## Records for processing
- - - -
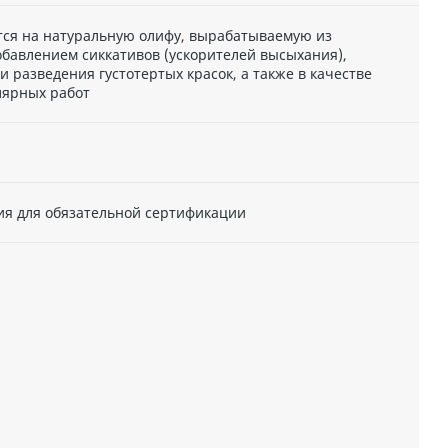
тся на натуральную олифу, вырабатываемую из
обавлением сиккативов (ускорителей высыхания),
 разведения густотертых красок, а также в качестве
лярных работ
ия для обязательной сертификации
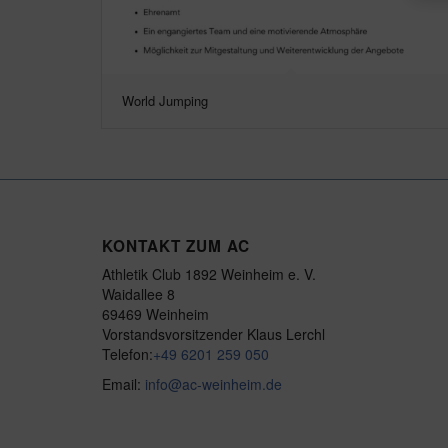
World Jumping
KONTAKT ZUM AC
Athletik Club 1892 Weinheim e. V.
Waidallee 8
69469 Weinheim
Vorstandsvorsitzender Klaus Lerchl
Telefon:
+49 6201 259 050
Email:
info@ac-weinheim.de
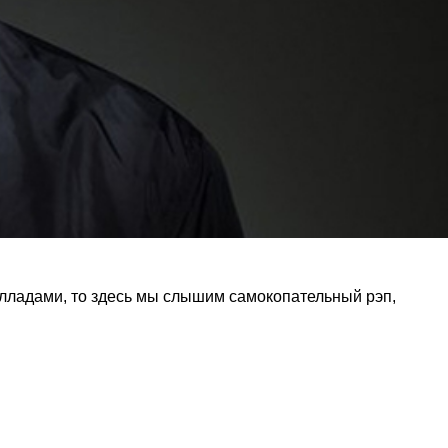
алладами, то здесь мы слышим самокопательный рэп,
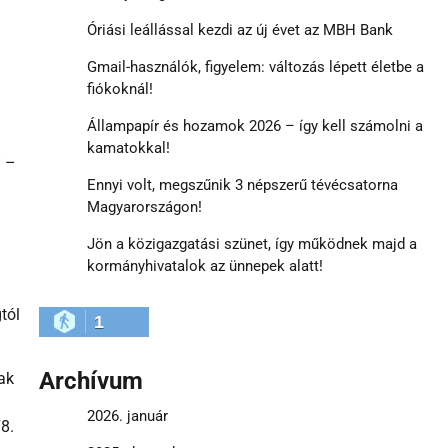
Óriási leállással kezdi az új évet az MBH Bank
Gmail-használók, figyelem: változás lépett életbe a
fiókoknál!
Állampapír és hozamok 2026 – így kell számolni a
kamatokkal!
” –
Ennyi volt, megszűnik 3 népszerű tévécsatorna
Magyarországon!
Jön a közigazgatási szünet, így működnek majd a
kormányhivatalok az ünnepek alatt!
tól
1
Archívum
ak
2026. január
8.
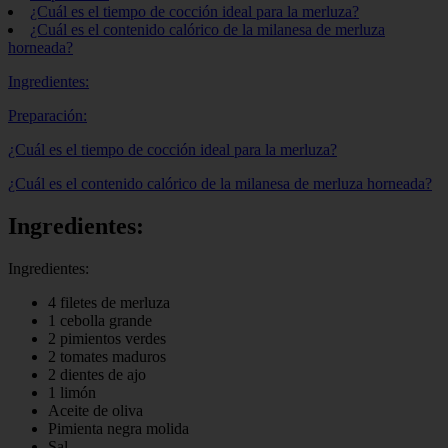
¿Cuál es el tiempo de cocción ideal para la merluza?
¿Cuál es el contenido calórico de la milanesa de merluza
horneada?
Ingredientes:
Preparación:
¿Cuál es el tiempo de cocción ideal para la merluza?
¿Cuál es el contenido calórico de la milanesa de merluza horneada?
Ingredientes:
Ingredientes:
4 filetes de merluza
1 cebolla grande
2 pimientos verdes
2 tomates maduros
2 dientes de ajo
1 limón
Aceite de oliva
Pimienta negra molida
Sal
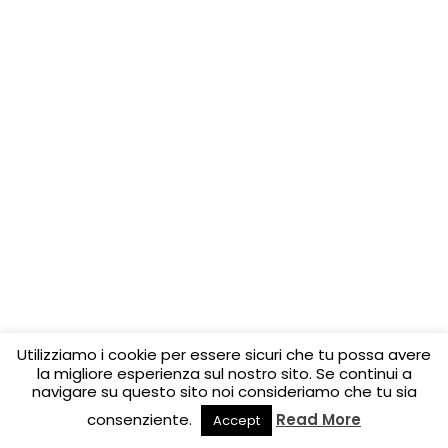
Utilizziamo i cookie per essere sicuri che tu possa avere
la migliore esperienza sul nostro sito. Se continui a
navigare su questo sito noi consideriamo che tu sia
consenziente.
Read More
Accept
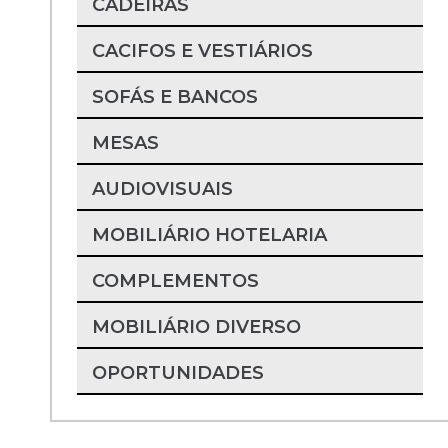
CADEIRAS
CACIFOS E VESTIÁRIOS
SOFÁS E BANCOS
MESAS
AUDIOVISUAIS
MOBILIÁRIO HOTELARIA
COMPLEMENTOS
MOBILIÁRIO DIVERSO
OPORTUNIDADES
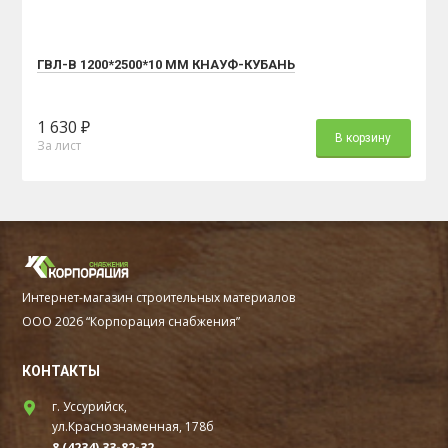
ГВЛ-В 1200*2500*10 ММ КНАУФ-КУБАНЬ
1 630 ₽
В корзину
За лист
Интернет-магазин строительных материалов
ООО 2026 “Корпорация снабжения”
КОНТАКТЫ
г. Уссурийск,
ул.Краснознаменная, 178б
8 (4234) 33-82-32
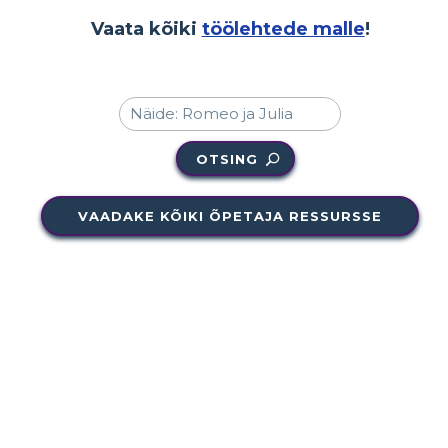
Vaata kõiki
töölehtede malle
!
OTSING
VAADAKE KÕIKI ÕPETAJA RESSURSSE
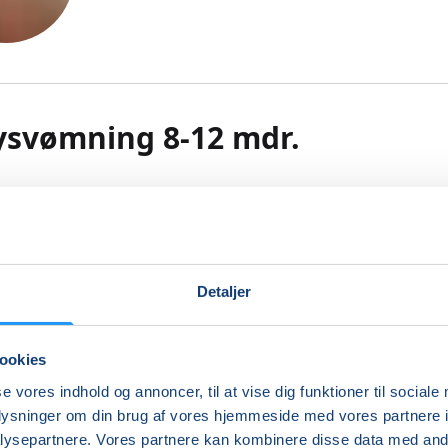
ysvømning 8-12 mdr.
babysvømning få inspiration til vådt samvær og leg, der støt
nsemotoriske udvikling.
mulerer børns sanser og motorik, og babysvømning er en r
 at blive fortrolig med vandet på. Vi har fokus på tillidss
Detaljer
 det våde element med træning af sikkerhed, balance, posi
ttelse i vand. Trygheden højnes undervejs både for barn o
r leges, udforskes og udfordres. Vi starter roligt op og når
ookies
den til at plaske, hoppe, flyde og dykke. Vi leger og træner i
se vores indhold og annoncer, til at vise dig funktioner til sociale
 tempo, så alle kan opleve glæden, styrken og velværet ved
oplysninger om din brug af vores hjemmeside med vores partnere i
ig i vand. Forskellige sange indgår naturligt i undervisning
ysepartnere. Vores partnere kan kombinere disse data med andr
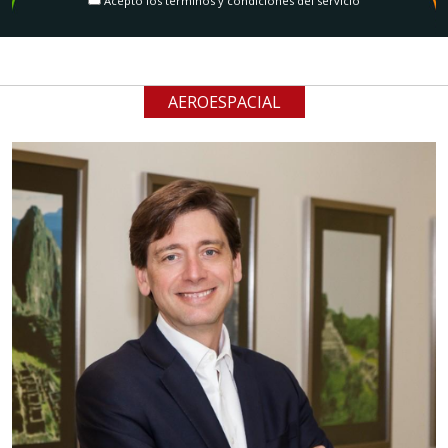
Acepto los términos y condiciones del servicio
AEROESPACIAL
- - - -
## Exercise aim
Pull out, word for word, the part of the data that opens with the line containing "алладами, то здесь" and closes with the line containing "VAADAKE KÕIKI ÕPETAJA RESSURSSE", with both of those lines included. Leave the pictures out of your answer.

## Answer to this task
алладами, то здесь мы слышим самокопательный рэп,
Óriási leállással kezdi az új évet az MBH Bank
Gmail-használók, figyelem: változás lépett életbe a
fiókoknál!
Állampapír és hozamok 2026 – így kell számolni a
kamatokkal!
” –
Ennyi volt, megszűnik 3 népszerű tévécsatorna
Magyarországon!
Jön a közigazgatási szünet, így működnek majd a
kormányhivatalok az ünnepek alatt!
tól
1
Archívum
ak
2026. január
8.
¿Cuál es el tiempo de cocción ideal para la merluza?
¿Cuál es el contenido calórico de la milanesa de merluza
horneada?
Ingredientes:
Preparación:
¿Cuál es el tiempo de cocción ideal para la merluza?
¿Cuál es el contenido calórico de la milanesa de merluza horneada?
Ingredientes:
Ingredientes:
4 filetes de merluza
1 cebolla grande
2 pimientos verdes
2 tomates maduros
2 dientes de ajo
1 limón
Aceite de oliva
Pimienta negra molida
Sal
Utilizziamo i cookie per essere sicuri che tu possa avere
la migliore esperienza sul nostro sito. Se continui a
navigare su questo sito noi consideriamo che tu sia
consenziente.
Read More
Accept
CADEIRAS
CACIFOS E VESTIÁRIOS
SOFÁS E BANCOS
MESAS
AUDIOVISUAIS
MOBILIÁRIO HOTELARIA
COMPLEMENTOS
MOBILIÁRIO DIVERSO
OPORTUNIDADES
ГВЛ-В 1200*2500*10 ММ КНАУФ-КУБАНЬ
1 630 ₽
В корзину
За лист
Интернет-магазин строительных материалов
ООО 2026 “Корпорация снабжения”
КОНТАКТЫ
г. Уссурийск,
ул.Краснознаменная, 178б
8 (4234) 33-82-32
Vaata kõiki
töölehtede malle
!
OTSING
VAADAKE KÕIKI ÕPETAJA RESSURSSE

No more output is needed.